--- EXERCISE PASSAGE Enclosed Below ---
No decisions were made Monday, as the Commission tabled the proposal for further review.

City staff had proposed the idea of opening up the southernmost block of the Avenue to a broader range of businesses to help fill in vacancies. But that aroused the rancor of some commissioners, and a string of business owners and residents spoke up at the meeting in protest.

Exactly how different that block would look after changing business permitting for office-based businesses from conditional use to permitted use dominated the discussion.

“A month doesn’t go by that some hairdresser just has to have their salon on Park Avenue,” Planning Director Jeff Briggs said. “This ordinance would allow that. Gary Lambert [salon] isn’t hurting this particular block of Park Avenue.”

Briggs said that such a change may help longtime vacancies that had been hard to fill.

“Are you saying nothing has been turned down in the past five years?” Commissioner Sarah Sprinkel asked about the possibility that owners or the city were being picky with tenants. “They’ve been sitting empty for quite some time.”

Briggs said that a few potential suitors, including restaurants Five Guys and World of Beer, have been turned down in the past.

Commissioner Tom McMacken said that when the right business comes along, and the city approves, they’ve done well on that section of the avenue.

“We just had a new burger place (BurgerFi) go in [on the block in question], and I thought 4Rivers had moved in,” McMacken said, citing the popular Winter Park restaurant. “We had a line almost around the corner.”

McMacken suggested that if a unique business such as Kennedy’s All-American Barber Club were to petition the city for a conditional use on that block, he’d be happy to listen.

But resident and Park Avenue property owner Woody Woodall was more blunt, calling into question the appearance of the empty buildings, and blaming the owners for the vacancies.

“If they choose not to make that building look attractive, and sublet it out to pare down to a more attractive size, then they’re never going to rent that out,” the longtime property owner said.
--- End of Enclosed EXERCISE PASSAGE ---
EXERCISES TO COMPLETE:
A: From the Park Avenue article, quote everything from "McMacken suggested that" down to "happy to listen.".
B: Answer these questions using the Park Avenue article:
(i) What position does Jeff Briggs hold?
(ii) Which restaurants did Briggs say had been turned down in the past?
(iii) What new burger place did McMacken say had gone in on the block?
C: Carry the Park Avenue article forward from its final sentence.
The records play no part in this exercise.
--- GIVEN RECORDS Enclosed Below ---
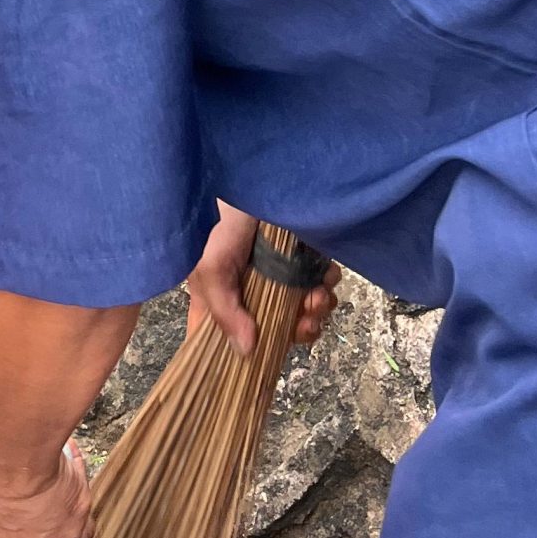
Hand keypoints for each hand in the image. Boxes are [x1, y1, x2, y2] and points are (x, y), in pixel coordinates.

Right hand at [185, 203, 339, 353]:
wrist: (252, 180)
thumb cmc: (218, 222)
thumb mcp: (210, 267)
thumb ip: (224, 310)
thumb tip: (247, 352)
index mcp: (220, 300)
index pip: (228, 342)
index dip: (248, 357)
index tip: (268, 358)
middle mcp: (251, 294)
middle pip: (277, 332)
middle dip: (296, 330)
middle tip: (305, 320)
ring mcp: (279, 277)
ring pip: (304, 312)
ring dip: (316, 310)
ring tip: (316, 295)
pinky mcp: (303, 261)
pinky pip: (322, 286)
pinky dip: (327, 286)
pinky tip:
--- End of Enclosed GIVEN RECORDS ---
RESULTS OF THE TASKS:
A:
McMacken suggested that if a unique business such as Kennedy’s All-American Barber Club were to petition the city for a conditional use on that block, he’d be happy to listen.

B:
(i) Planning Director
(ii) Five Guys and World of Beer
(iii) BurgerFi

C:
John Dowd, a longtime city board member and past president of the Park Avenue Area Association, agreed.

“The only property that is vacant belongs to one property owner,” he said. “I wonder if that particular property owner is making an effort to lease those buildings anyway.”

Commissioner Carolyn Cooper suggested that problem may right itself soon, with a slowly rising economy and the construction of a new hotel nearby.

“We’re pulling out of an economic decline, the Alfond Inn is going in, and people are going to be walking up and down that block,” Cooper said. “This is not the time to diminish the zoning requirements there.”

The discussion was tabled until the city’s Economic Development Advisory Board could review it. A date has not been set for it to return to the Commission. But before discussion ended, Woodall asked the Commission to look down the road to a neighborhood next door.

“If you want to see what this is going to do, it’s very easy to go over to Baldwin Park and see,” he said. “They have lured away our best retailers and one of our biggest employers. What don’t they have? They don’t have customers. Why? Because who wants to walk down a street and look in a chiropractor’s window? They have killed themselves. The new rules are going to ruin that avenue and you are never going to recover from it. It’ll ruin that part of that street forever.”